The four sessions of ESWT were carried out weekly alongside stretches, an eccentric loading programme and modification of activity to offload the tendon, with this activity being continued for six weeks post treatment completion.
On the final session, the client reported 70% improvement in her symptoms, and her pain score had lowered to 0-2/10 intermittent pain, VISA-A increased from 24 to 44/100 in 3 weeks.
The client reported less pain on walking, when taking stairs and standing. Functionally she had improved her single leg balance, muscle length and eccentric control of single leg heel raises.
So far this is the best the client has felt in 11 months and she reports a significant improvement in symptoms following her ESWT treatment.

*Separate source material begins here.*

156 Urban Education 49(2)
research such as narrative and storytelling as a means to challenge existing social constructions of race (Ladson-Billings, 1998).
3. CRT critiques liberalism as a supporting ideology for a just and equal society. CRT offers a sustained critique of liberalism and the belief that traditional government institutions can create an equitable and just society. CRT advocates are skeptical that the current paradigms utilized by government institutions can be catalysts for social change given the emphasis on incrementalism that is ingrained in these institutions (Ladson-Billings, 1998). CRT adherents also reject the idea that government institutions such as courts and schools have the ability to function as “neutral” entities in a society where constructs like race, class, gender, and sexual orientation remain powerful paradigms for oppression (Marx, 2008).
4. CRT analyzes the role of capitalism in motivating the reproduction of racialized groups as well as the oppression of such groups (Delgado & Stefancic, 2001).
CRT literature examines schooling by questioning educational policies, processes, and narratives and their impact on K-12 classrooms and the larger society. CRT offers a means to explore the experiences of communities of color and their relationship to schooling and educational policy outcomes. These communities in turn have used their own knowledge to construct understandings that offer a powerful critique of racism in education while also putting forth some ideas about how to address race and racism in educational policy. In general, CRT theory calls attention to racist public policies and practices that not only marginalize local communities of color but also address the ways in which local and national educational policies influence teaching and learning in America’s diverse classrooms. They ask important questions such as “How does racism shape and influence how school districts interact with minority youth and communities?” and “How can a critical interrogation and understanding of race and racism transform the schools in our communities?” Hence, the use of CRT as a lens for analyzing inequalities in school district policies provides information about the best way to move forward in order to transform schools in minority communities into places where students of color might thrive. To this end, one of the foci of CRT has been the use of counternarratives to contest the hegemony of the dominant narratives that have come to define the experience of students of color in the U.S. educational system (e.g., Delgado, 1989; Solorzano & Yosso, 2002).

Speaking of the results she said: “I am thrilled with the results of the Extra Corporeal Shockwave therapy; three months ago, I could barely walk down the stairs, now I am back at the gym three days per week and enjoying working on my fitness.
“My day to day life has improved too with only occasional stiffness in my Achilles when I get out of bed in the morning rather than constant pain all day. I am confident that with continued stretching and loading exercises I will be back to 100% within the coming months.
“The treatment was really quick and Summer Cusack, a Physiotherapist from Physiotherapy Matters, was fantastic as she was really understanding of my problem and gave me great advice. I would definitely recommend Extra Corporeal Shockwave therapy to others.”